Single by Jimmy McCracklin
- B-side: "I'm to Blame"
- Released: January 1958
- Genre: R&B
- Length: 2:49
- Label: Checker
- Songwriter(s): Jimmy McCracklin, Bob Garlic

Jimmy McCracklin singles chronology
| "Beer Tavern Girl" (1957) | "The Walk" (1958) | "Get Tough" (1958) |

Audio
- "The Walk" on YouTube

= The Walk (Jimmy McCracklin song) =

"The Walk" is a song written by Jimmy McCracklin and Bob Garlic and performed by McCracklin. It reached #5 on the U.S. R&B chart and #7 on the U.S. pop chart in 1958.

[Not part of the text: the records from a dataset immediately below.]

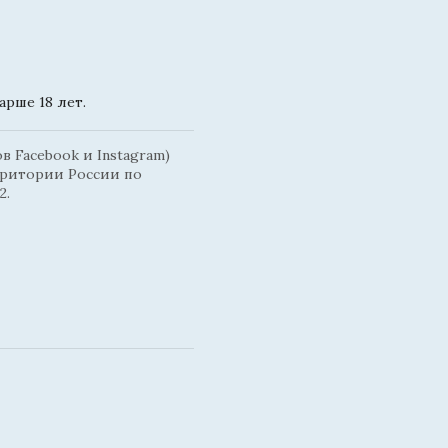
рше 18 лет.
 Facebook и Instagram)
рритории России по
2.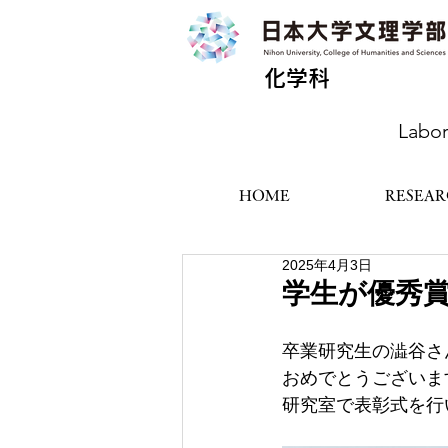
化学科
Labor
HOME
RESEA
2025年4月3日
学生が優秀
卒業研究生の澁谷さ
おめでとうございま
研究室で表彰式を行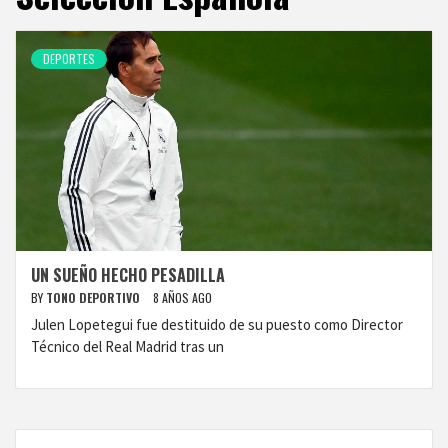
DEPORTES
UN SUEÑO HECHO PESADILLA
BY
TONO DEPORTIVO
8 AÑOS AGO
Julen Lopetegui fue destituido de su puesto como Director
Técnico del Real Madrid tras un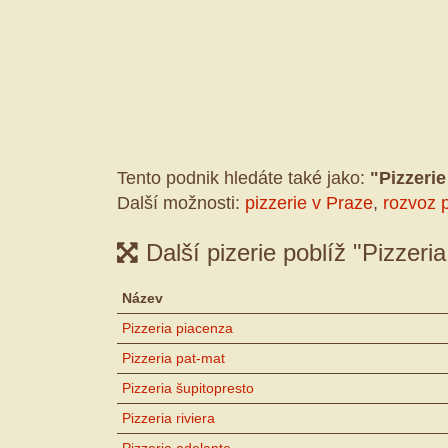
Tento podnik hledáte také jako:
"Pizzeri
Další možnosti:
pizzerie v Praze
,
rozvoz 
Další pizerie poblíž "Pizzeri
Název
Pizzeria piacenza
Pizzeria pat-mat
Pizzeria šupitopresto
Pizzeria riviera
Pizzeria adelante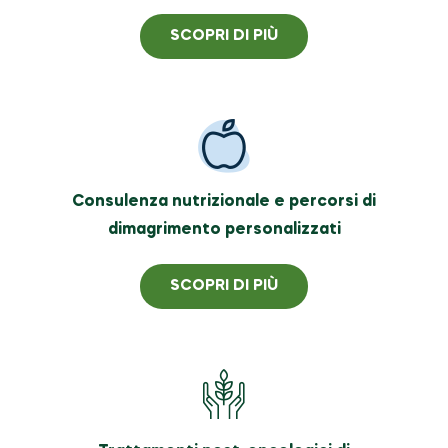
SCOPRI DI PIÙ
Consulenza nutrizionale e percorsi di
dimagrimento personalizzati
SCOPRI DI PIÙ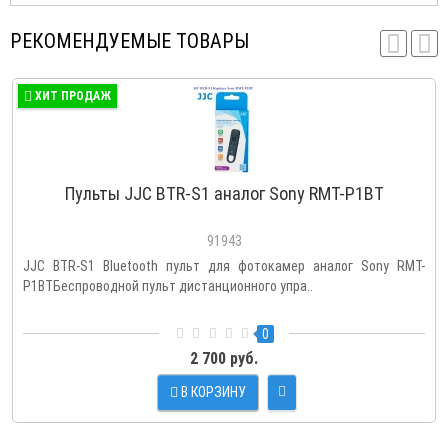
РЕКОМЕНДУЕМЫЕ ТОВАРЫ
ХИТ ПРОДАЖ
Пульты JJC BTR-S1 аналог Sony RMT-P1BT
91943
JJC BTR-S1 Bluetooth пульт для фотокамер аналог Sony RMT-
P1BTБеспроводной пульт дистанционного упра..
0
2 700 руб.
В КОРЗИНУ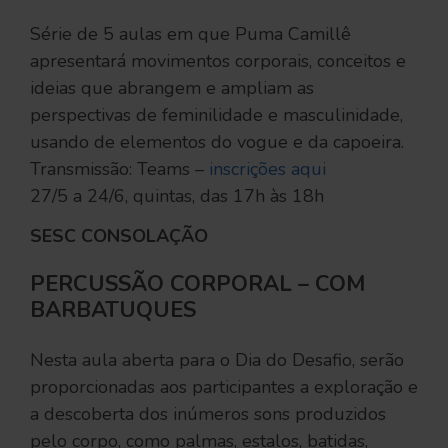
Série de 5 aulas em que Puma Camillê
apresentará movimentos corporais, conceitos e
ideias que abrangem e ampliam as
perspectivas de feminilidade e masculinidade,
usando de elementos do vogue e da capoeira.
Transmissão: Teams –
inscrições aqui
27/5 a 24/6, quintas, das 17h às 18h
SESC CONSOLAÇÃO
PERCUSSÃO CORPORAL – COM
BARBATUQUES
Nesta aula aberta para o Dia do Desafio, serão
proporcionadas aos participantes a exploração e
a descoberta dos inúmeros sons produzidos
pelo corpo, como palmas, estalos, batidas,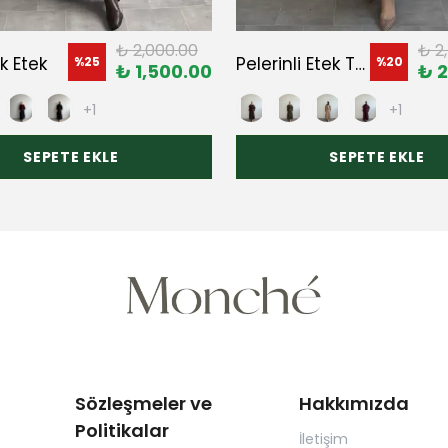
₺ 2,000.00
₺ 2
k Etek
Pelerinli Etek Takım
%
25
%
20
₺ 1,500.00
₺ 2
+1
+1
SEPETE EKLE
SEPETE EKLE
Sözleşmeler ve
Hakkımızda
Politikalar
İletişim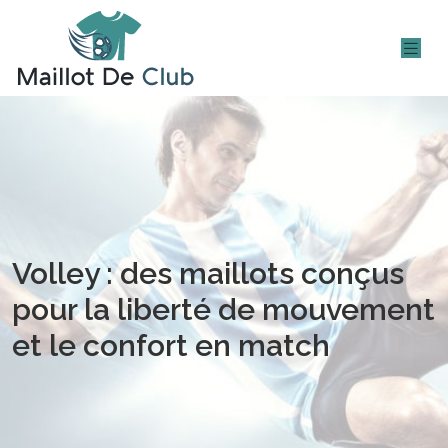
Volley : des maillots conçus
pour la liberté de mouvement
et le confort en match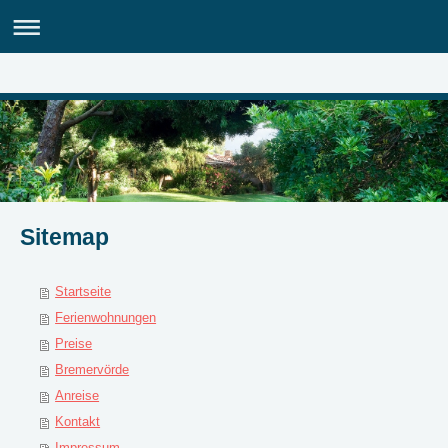
Sitemap
Startseite
Ferienwohnungen
Preise
Bremervörde
Anreise
Kontakt
Impressum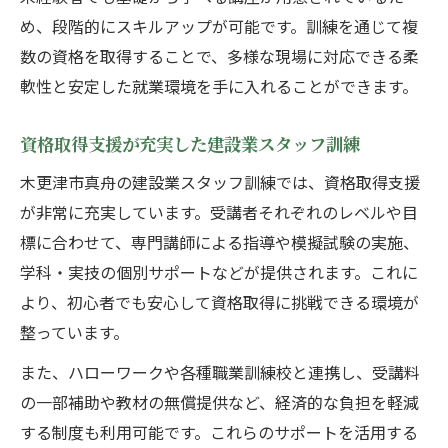
め、段階的にスキルアップが可能です。訓練を通じて複
数の資格を取得することで、多様な現場に対応できる柔
軟性と安定した就業環境を手に入れることができます。
資格取得支援が充実した建設業スタッフ訓練
木更津市真舟の建設業スタッフ訓練では、資格取得支援
が非常に充実しています。受講者それぞれのレベルや目
標に合わせて、専門講師による指導や模擬試験の実施、
学科・実技の個別サポートなどが提供されます。これに
より、初心者でも安心して資格取得に挑戦できる環境が
整っています。
また、ハローワークや各種職業訓練校と連携し、受講料
の一部補助や教材の無償提供など、経済的な負担を軽減
する制度も利用可能です。これらのサポートを活用する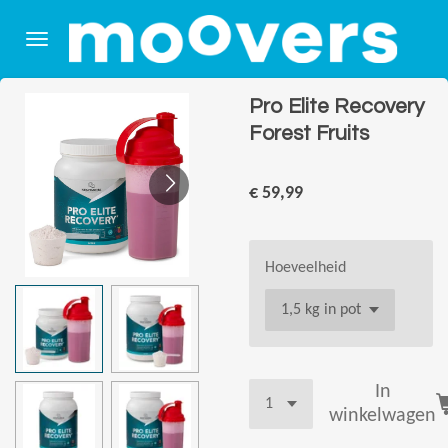
Ga
direct
naar
de
Pro Elite Recovery
hoofdinhoud
Forest Fruits
€ 59,99
Hoeveelheid
In
winkelwagen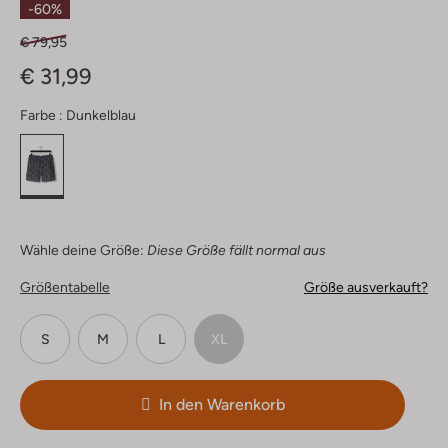
-60%
€ 79,95
€ 31,99
Farbe :
Dunkelblau
Wähle deine Größe:
Diese Größe fällt normal aus
Größentabelle
Größe ausverkauft?
S
M
L
XL
In den Warenkorb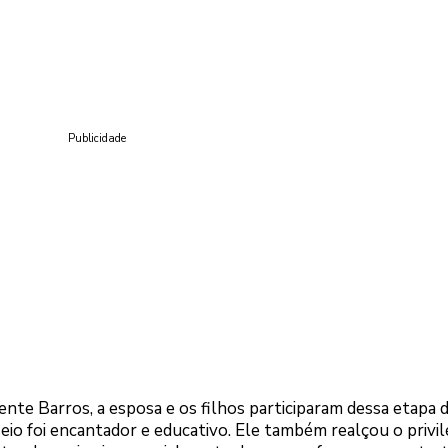
Publicidade
nte Barros, a esposa e os filhos participaram dessa etapa 
eio foi encantador e educativo. Ele também realçou o privil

==Other charting versions==
- The Inmates released a version which reached #36 on the UK Singles Chart and #107 on the U.S. pop chart in 1979.

==Other versions==
- Bill Black's Combo released a version of the song on their 1962 album Movin.
- The Hamsters released a version of the song on their 2002 album They Live by Night.
- The T. Rex song "Beltane Walk" from the group's 1970 debut album T. Rex has riffs similar to "The Walk".
- Freddie King's famous instrumental "Hide Away" quotes "The Walk" in one of its choruses.
- The Steve Miller Band recorded a version of "The Walk" on their album Let Your Hair Down, which interestingly quotes the main lick from "Hide Away" on the intro.
- The Beatles rehearsed the song during their Apple sessions in January 1969. A partial recording of their version of the song was released on the 1970 bootleg Kum Back and officially on the Let It Be special edition in 2021.